Monday, Mar. 05, 1973

The Secret of Stelle

Richard Kieninger is a softspoken, bespectacled Chicagoan who believes that he has a holy task--preparing for civilization's destruction. He and his followers are currently building a Noah's Ark community on the Illinois plains, where they hope to survive a series of disasters that they believe lie in store for most of the rest of mankind.

Kieninger claims impressive credentials for the job of leading his small, secretive survival sect. As he tells it, he has had 3,000 past lives, in one of which he was incarnated as the Pharaoh Akhnaton, in another as King David of Israel. Kieninger, who is now 45 this time around, has spent most of his present life as a woodworker.

His message is contained mainly in a paperback "biography" called The Ultimate Frontier, which he wrote under the name of Eklal Kueshana. In it, Kieninger predicts that economic depression and severe social upheaval will hit the U.S. in the mid-1970s, followed by an awful war and massive earthquakes at the turn of the century. By 2001, mankind will be virtually destroyed--but not Kieninger's followers.

The Stelle Group, as they call themselves, will have survived the early troubles in their self-sufficient community near Kankakee, Ill., and the later chaos by a more imaginative method--levitation. During the cataclysms, they will be off floating somewhere in the sky; afterward, they will come back down to Stelle and to the "lost continent" of Lemuria,* which will have re-emerged from the Pacific Ocean during the last catastrophes. On Lemuria they will create a city over which Christ will reign in the person of the Archangel Melchizedek. Not quite the Christ of the New Testament, though: typifying their syncretistic beliefs, the Stelle members believe that Christ borrowed Jesus' body for his earthly sojourn, and that Jesus was a sort of theological tourist, who studied with Brahmins in India, Buddhists in Nepal and sages in Persia.
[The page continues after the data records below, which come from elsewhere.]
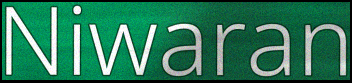
Niwaran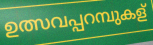
ഉത്സവപ്പറമ്പുകള്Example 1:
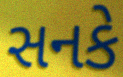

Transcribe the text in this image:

સનકે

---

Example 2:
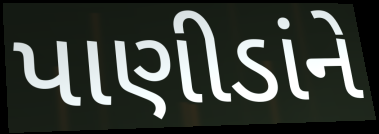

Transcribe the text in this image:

પાણીડાંને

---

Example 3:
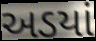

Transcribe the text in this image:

અડયાં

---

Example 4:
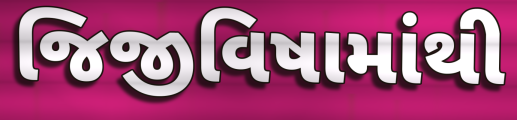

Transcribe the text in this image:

જિજીવિષામાંથી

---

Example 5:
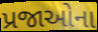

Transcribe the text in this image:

પ્રજાઓનાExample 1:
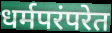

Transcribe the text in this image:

धर्मपरंपरेत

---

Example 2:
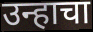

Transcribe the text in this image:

उन्हाचा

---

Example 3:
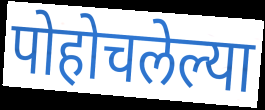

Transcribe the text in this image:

पोहोचलेल्या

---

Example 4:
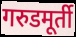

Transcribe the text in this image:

गरुडमूर्ती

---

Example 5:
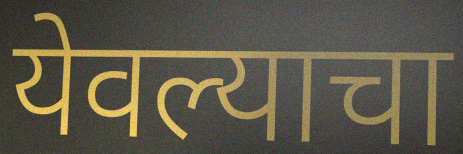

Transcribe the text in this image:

येवल्याचा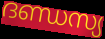
ദണ്ഡസ്യ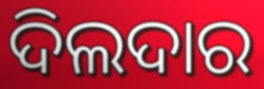
ଦିଲଦାରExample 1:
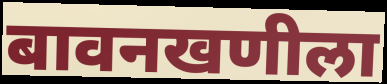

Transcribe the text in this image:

बावनखणीला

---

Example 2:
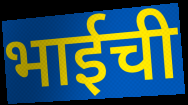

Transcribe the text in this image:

भाईची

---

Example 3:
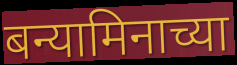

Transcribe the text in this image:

Kieninger says that he was initiated into his bizarre vocation as a boy of twelve, when he was visited by a mysterious Dr. White who told him of his mission. Later, in his school home room, he met representatives of twelve immortal brotherhoods, who divulged further instructions. The brotherhoods still stay in contact with him, says Kieninger, and he dispenses Stelle's secrets by mail to several thousand followers around the U.S. So far, the Stelle Group has signed up only 130 full-fledged members, mostly middle-class Midwesterners like Kieninger himself, including a construction boss, an accountant, engineers and a former Methodist missionary.

The hardworking, tithing Stelle members have already put aside a half-million dollars for their survival city, where they will share all property and labor. In the flat Ford County farm land southwest of Kankakee, they have bought 320 acres and obtained necessary zoning permits. A woodworking factory is already in operation. Members are putting up other buildings on weekends. Ford County (pop. 16,000) does not know it yet, but according to the Stelle timetable the community is scheduled to be 10,000 strong by the mid-1970s, when the rest of U.S. civilization is expected to disintegrate.

* A favorite myth of cult groups in the U.S. and Great Britain, Lemuria--or Mu, as it is also called --is a Pacific Ocean version of Atlantis, a lost continent complete with a vanished civilization. Kieninger's group derives its name from the German Stelle, which means "place" and refers to their survival community, it is also the name of a onetime Lemuria cult leader, Robert Stelle.